▼

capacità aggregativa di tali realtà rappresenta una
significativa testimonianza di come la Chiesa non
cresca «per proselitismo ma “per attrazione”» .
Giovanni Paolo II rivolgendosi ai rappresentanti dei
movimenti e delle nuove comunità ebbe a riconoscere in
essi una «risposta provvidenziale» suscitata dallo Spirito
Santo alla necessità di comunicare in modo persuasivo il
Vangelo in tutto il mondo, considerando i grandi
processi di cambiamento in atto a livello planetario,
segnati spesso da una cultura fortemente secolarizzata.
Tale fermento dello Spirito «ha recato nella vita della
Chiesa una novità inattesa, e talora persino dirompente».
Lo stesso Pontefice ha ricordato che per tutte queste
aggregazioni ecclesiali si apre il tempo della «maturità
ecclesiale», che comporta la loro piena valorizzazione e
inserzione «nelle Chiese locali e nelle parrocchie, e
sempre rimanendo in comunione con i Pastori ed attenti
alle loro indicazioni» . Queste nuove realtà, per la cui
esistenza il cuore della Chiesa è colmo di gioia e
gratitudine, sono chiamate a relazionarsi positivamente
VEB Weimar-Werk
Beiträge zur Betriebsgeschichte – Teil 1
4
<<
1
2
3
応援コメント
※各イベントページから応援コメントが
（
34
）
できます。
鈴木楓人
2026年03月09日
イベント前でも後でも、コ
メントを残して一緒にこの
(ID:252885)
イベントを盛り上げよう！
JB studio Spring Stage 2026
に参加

▲
▼

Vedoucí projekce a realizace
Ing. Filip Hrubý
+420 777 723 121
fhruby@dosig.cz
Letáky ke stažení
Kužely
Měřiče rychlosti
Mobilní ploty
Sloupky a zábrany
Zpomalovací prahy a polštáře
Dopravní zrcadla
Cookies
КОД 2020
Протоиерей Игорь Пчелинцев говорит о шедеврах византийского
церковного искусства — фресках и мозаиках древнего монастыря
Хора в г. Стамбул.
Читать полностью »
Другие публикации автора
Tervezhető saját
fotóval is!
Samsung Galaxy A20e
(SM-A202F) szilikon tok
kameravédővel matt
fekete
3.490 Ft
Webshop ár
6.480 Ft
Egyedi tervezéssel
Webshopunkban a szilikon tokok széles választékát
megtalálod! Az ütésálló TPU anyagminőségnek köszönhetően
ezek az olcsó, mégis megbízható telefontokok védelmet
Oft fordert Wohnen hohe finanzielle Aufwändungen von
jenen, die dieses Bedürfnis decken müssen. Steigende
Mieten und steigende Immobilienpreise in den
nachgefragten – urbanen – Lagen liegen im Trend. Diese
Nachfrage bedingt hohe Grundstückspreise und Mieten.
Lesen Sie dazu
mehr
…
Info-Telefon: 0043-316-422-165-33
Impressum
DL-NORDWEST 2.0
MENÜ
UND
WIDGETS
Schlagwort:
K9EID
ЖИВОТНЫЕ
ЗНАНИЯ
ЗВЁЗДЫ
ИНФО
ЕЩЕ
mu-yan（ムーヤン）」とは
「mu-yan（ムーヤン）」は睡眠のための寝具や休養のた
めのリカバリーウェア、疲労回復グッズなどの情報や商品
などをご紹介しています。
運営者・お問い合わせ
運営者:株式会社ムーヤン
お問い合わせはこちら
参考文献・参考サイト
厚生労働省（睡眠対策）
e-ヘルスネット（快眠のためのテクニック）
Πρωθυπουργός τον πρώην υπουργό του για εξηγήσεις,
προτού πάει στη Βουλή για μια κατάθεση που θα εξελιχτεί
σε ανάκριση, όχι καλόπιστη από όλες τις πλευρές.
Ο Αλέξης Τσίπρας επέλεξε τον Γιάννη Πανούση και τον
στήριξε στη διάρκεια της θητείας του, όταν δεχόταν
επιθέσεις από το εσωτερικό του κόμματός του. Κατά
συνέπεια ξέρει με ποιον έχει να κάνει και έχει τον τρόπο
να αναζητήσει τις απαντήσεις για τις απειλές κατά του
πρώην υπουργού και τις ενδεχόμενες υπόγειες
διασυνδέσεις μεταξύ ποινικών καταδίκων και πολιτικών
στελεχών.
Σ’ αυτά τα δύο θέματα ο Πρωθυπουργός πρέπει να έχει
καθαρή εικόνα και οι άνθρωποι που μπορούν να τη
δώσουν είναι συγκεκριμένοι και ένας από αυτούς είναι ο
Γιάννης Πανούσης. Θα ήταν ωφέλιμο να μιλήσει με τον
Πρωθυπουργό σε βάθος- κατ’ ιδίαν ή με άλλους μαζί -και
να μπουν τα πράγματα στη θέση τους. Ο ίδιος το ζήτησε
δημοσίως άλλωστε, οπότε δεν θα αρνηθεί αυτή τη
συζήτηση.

▲
▼

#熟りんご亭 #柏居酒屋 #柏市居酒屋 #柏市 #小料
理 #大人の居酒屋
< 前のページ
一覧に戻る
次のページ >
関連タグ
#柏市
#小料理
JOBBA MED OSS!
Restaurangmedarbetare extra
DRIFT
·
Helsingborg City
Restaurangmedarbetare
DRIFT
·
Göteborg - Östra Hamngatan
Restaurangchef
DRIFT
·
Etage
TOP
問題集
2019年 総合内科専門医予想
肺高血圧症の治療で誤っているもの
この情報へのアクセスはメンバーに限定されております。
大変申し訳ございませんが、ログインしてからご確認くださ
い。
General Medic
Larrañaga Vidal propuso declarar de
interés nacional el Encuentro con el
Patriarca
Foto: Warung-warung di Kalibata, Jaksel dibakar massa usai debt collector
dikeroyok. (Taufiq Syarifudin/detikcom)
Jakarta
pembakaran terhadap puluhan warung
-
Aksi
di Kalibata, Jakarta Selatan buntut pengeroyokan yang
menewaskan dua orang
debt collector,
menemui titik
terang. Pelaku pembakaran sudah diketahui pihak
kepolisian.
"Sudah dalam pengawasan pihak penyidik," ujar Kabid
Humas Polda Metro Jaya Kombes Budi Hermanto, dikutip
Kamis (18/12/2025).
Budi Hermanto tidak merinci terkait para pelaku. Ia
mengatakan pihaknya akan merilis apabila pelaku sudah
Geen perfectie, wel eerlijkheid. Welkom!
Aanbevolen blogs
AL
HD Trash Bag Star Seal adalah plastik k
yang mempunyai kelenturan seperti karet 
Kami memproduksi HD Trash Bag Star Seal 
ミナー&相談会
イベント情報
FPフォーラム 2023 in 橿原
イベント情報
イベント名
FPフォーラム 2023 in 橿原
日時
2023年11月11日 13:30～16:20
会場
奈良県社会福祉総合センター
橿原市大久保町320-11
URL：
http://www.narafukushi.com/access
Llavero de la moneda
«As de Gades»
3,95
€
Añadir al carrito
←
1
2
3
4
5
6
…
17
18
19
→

▲

### WHAT YOU HAVE TO DO
How many lines in the records above contain the word "collector"? Answer with the number alone.

### RESULT FOR THIS TASK
2